Page:Corneille, Pierre - Œuvres, Marty-Laveaux, 1862, tome 2.djvu/227

La bibliothèque libre.
Cette page n’a pas encore été corrigée

Filles que la nature a si bien partagées,
Vous devez présumer fort peu de vos attraits ;
Quelque charmants qu’ils soient, vous êtes négligées,
À moins que la fortune en rehausse les traits.
Mais encor que Daphnis eût captivé Florame,
Le moyen qu’inégal il en fût possesseur ?
Destins, pour rendre aisé le succès de sa flamme,
Fallait-il qu’un vieux fou fût épris de sa sœur ?
Pour tromper mon attente, et me faire un supplice,
Deux fois l’ordre commun se renverse en un jour ;
Un jeune amant s’attache aux lois de l’avarice,
Et ce vieillard pour lui suit celles de l’amour.

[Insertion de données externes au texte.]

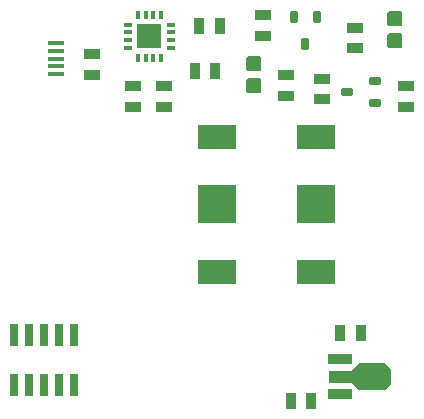
<source format=gtp>
G04 Layer_Color=8421504*
%FSLAX25Y25*%
%MOIN*%
G70*
G01*
G75*
G04:AMPARAMS|DCode=10|XSize=23.62mil|YSize=39.37mil|CornerRadius=2.95mil|HoleSize=0mil|Usage=FLASHONLY|Rotation=180.000|XOffset=0mil|YOffset=0mil|HoleType=Round|Shape=RoundedRectangle|*
%AMROUNDEDRECTD10*
21,1,0.02362,0.03347,0,0,180.0*
21,1,0.01772,0.03937,0,0,180.0*
1,1,0.00591,-0.00886,0.01673*
1,1,0.00591,0.00886,0.01673*
1,1,0.00591,0.00886,-0.01673*
1,1,0.00591,-0.00886,-0.01673*
%
%ADD10ROUNDEDRECTD10*%
%ADD11R,0.12598X0.12598*%
%ADD12R,0.12598X0.07874*%
%ADD13R,0.05512X0.03347*%
G04:AMPARAMS|DCode=14|XSize=23.62mil|YSize=39.37mil|CornerRadius=2.95mil|HoleSize=0mil|Usage=FLASHONLY|Rotation=90.000|XOffset=0mil|YOffset=0mil|HoleType=Round|Shape=RoundedRectangle|*
%AMROUNDEDRECTD14*
21,1,0.02362,0.03347,0,0,90.0*
21,1,0.01772,0.03937,0,0,90.0*
1,1,0.00591,0.01673,0.00886*
1,1,0.00591,0.01673,-0.00886*
1,1,0.00591,-0.01673,-0.00886*
1,1,0.00591,-0.01673,0.00886*
%
%ADD14ROUNDEDRECTD14*%
%ADD15R,0.02913X0.07283*%
%ADD16R,0.08465X0.08465*%
%ADD17R,0.01181X0.02953*%
%ADD18R,0.02953X0.01181*%
G04:AMPARAMS|DCode=19|XSize=11.81mil|YSize=29.53mil|CornerRadius=2.95mil|HoleSize=0mil|Usage=FLASHONLY|Rotation=90.000|XOffset=0mil|YOffset=0mil|HoleType=Round|Shape=RoundedRectangle|*
%AMROUNDEDRECTD19*
21,1,0.01181,0.02362,0,0,90.0*
21,1,0.00591,0.02953,0,0,90.0*
1,1,0.00591,0.01181,0.00295*
1,1,0.00591,0.01181,-0.00295*
1,1,0.00591,-0.01181,-0.00295*
1,1,0.00591,-0.01181,0.00295*
%
%ADD19ROUNDEDRECTD19*%
G04:AMPARAMS|DCode=20|XSize=78.74mil|YSize=35.43mil|CornerRadius=0.18mil|HoleSize=0mil|Usage=FLASHONLY|Rotation=0.000|XOffset=0mil|YOffset=0mil|HoleType=Round|Shape=RoundedRectangle|*
%AMROUNDEDRECTD20*
21,1,0.07874,0.03508,0,0,0.0*
21,1,0.07839,0.03543,0,0,0.0*
1,1,0.00035,0.03919,-0.01754*
1,1,0.00035,-0.03919,-0.01754*
1,1,0.00035,-0.03919,0.01754*
1,1,0.00035,0.03919,0.01754*
%
%ADD20ROUNDEDRECTD20*%
G04:AMPARAMS|DCode=21|XSize=82.68mil|YSize=39.37mil|CornerRadius=0.2mil|HoleSize=0mil|Usage=FLASHONLY|Rotation=0.000|XOffset=0mil|YOffset=0mil|HoleType=Round|Shape=RoundedRectangle|*
%AMROUNDEDRECTD21*
21,1,0.08268,0.03898,0,0,0.0*
21,1,0.08228,0.03937,0,0,0.0*
1,1,0.00039,0.04114,-0.01949*
1,1,0.00039,-0.04114,-0.01949*
1,1,0.00039,-0.04114,0.01949*
1,1,0.00039,0.04114,0.01949*
%
%ADD21ROUNDEDRECTD21*%
G04:AMPARAMS|DCode=22|XSize=118.11mil|YSize=88.58mil|CornerRadius=0mil|HoleSize=0mil|Usage=FLASHONLY|Rotation=0.000|XOffset=0mil|YOffset=0mil|HoleType=Round|Shape=Octagon|*
%AMOCTAGOND22*
4,1,8,0.05905,-0.02215,0.05905,0.02215,0.03691,0.04429,-0.03691,0.04429,-0.05905,0.02215,-0.05905,-0.02215,-0.03691,-0.04429,0.03691,-0.04429,0.05905,-0.02215,0.0*
%
%ADD22OCTAGOND22*%

G04:AMPARAMS|DCode=23|XSize=50mil|YSize=50mil|CornerRadius=6.25mil|HoleSize=0mil|Usage=FLASHONLY|Rotation=270.000|XOffset=0mil|YOffset=0mil|HoleType=Round|Shape=RoundedRectangle|*
%AMROUNDEDRECTD23*
21,1,0.05000,0.03750,0,0,270.0*
21,1,0.03750,0.05000,0,0,270.0*
1,1,0.01250,-0.01875,-0.01875*
1,1,0.01250,-0.01875,0.01875*
1,1,0.01250,0.01875,0.01875*
1,1,0.01250,0.01875,-0.01875*
%
%ADD23ROUNDEDRECTD23*%
%ADD24R,0.03347X0.05512*%
%ADD25R,0.05315X0.01772*%
G36*
X130433Y43461D02*
Y38539D01*
X128465Y36571D01*
X119902D01*
X117244Y39228D01*
Y42772D01*
X119902Y45429D01*
X128465D01*
X130433Y43461D01*
D02*
G37*
D10*
X105740Y161028D02*
D03*
X98260D02*
D03*
X102000Y151972D02*
D03*
D11*
X72500Y98500D02*
D03*
X105500D02*
D03*
D12*
X72500Y76059D02*
D03*
Y120941D02*
D03*
X105500D02*
D03*
Y76059D02*
D03*
D13*
X135500Y137945D02*
D03*
Y131055D02*
D03*
X107500Y140390D02*
D03*
Y133500D02*
D03*
X95500Y141445D02*
D03*
Y134555D02*
D03*
X118500Y150500D02*
D03*
Y157390D02*
D03*
X88000Y154555D02*
D03*
Y161445D02*
D03*
X55000Y137945D02*
D03*
Y131055D02*
D03*
X44500Y137945D02*
D03*
Y131055D02*
D03*
X31000Y141555D02*
D03*
Y148445D02*
D03*
D14*
X125028Y132260D02*
D03*
Y139740D02*
D03*
X115972Y136000D02*
D03*
D15*
X5000Y54850D02*
D03*
X10000D02*
D03*
X15000D02*
D03*
X20000D02*
D03*
X25000D02*
D03*
X5000Y38118D02*
D03*
X10000D02*
D03*
X15000D02*
D03*
X20000D02*
D03*
X25000D02*
D03*
D16*
X50000Y154500D02*
D03*
D17*
X46161Y161685D02*
D03*
X48720D02*
D03*
X51279D02*
D03*
X53839D02*
D03*
Y147315D02*
D03*
X51279D02*
D03*
X48720D02*
D03*
X46161D02*
D03*
D18*
X57185Y158339D02*
D03*
Y155780D02*
D03*
Y153220D02*
D03*
Y150661D02*
D03*
X42815D02*
D03*
Y153220D02*
D03*
Y155780D02*
D03*
D19*
Y158339D02*
D03*
D20*
X113504Y46905D02*
D03*
Y35094D02*
D03*
D21*
X113701Y41000D02*
D03*
D22*
X124528D02*
D03*
D23*
X132000Y160250D02*
D03*
Y152750D02*
D03*
X85000Y137750D02*
D03*
Y145250D02*
D03*
D24*
X66555Y158000D02*
D03*
X73445D02*
D03*
X71945Y143000D02*
D03*
X65055D02*
D03*
X113555Y55500D02*
D03*
X120445D02*
D03*
X103945Y33000D02*
D03*
X97055D02*
D03*
D25*
X19000Y141882D02*
D03*
Y144441D02*
D03*
Y152118D02*
D03*
Y149559D02*
D03*
Y147000D02*
D03*
M02*

</source>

Un discours amoureux n’est qu’une fausse amorce,
Et Théante et Florame ont feint pour moi des feux ;
L’un m’échappe de gré, comme l’autre de force ;
J’ai quitté l’un pour l’autre, et je les perds tous deux.
Mon cœur n’a point d’espoir dont je ne sois séduite,
Si je prends quelque peine, une autre en a les fruits ;
Et dans le triste état où le ciel m’a réduite,
Je ne sens que douleurs, et ne prévois qu’ennuis.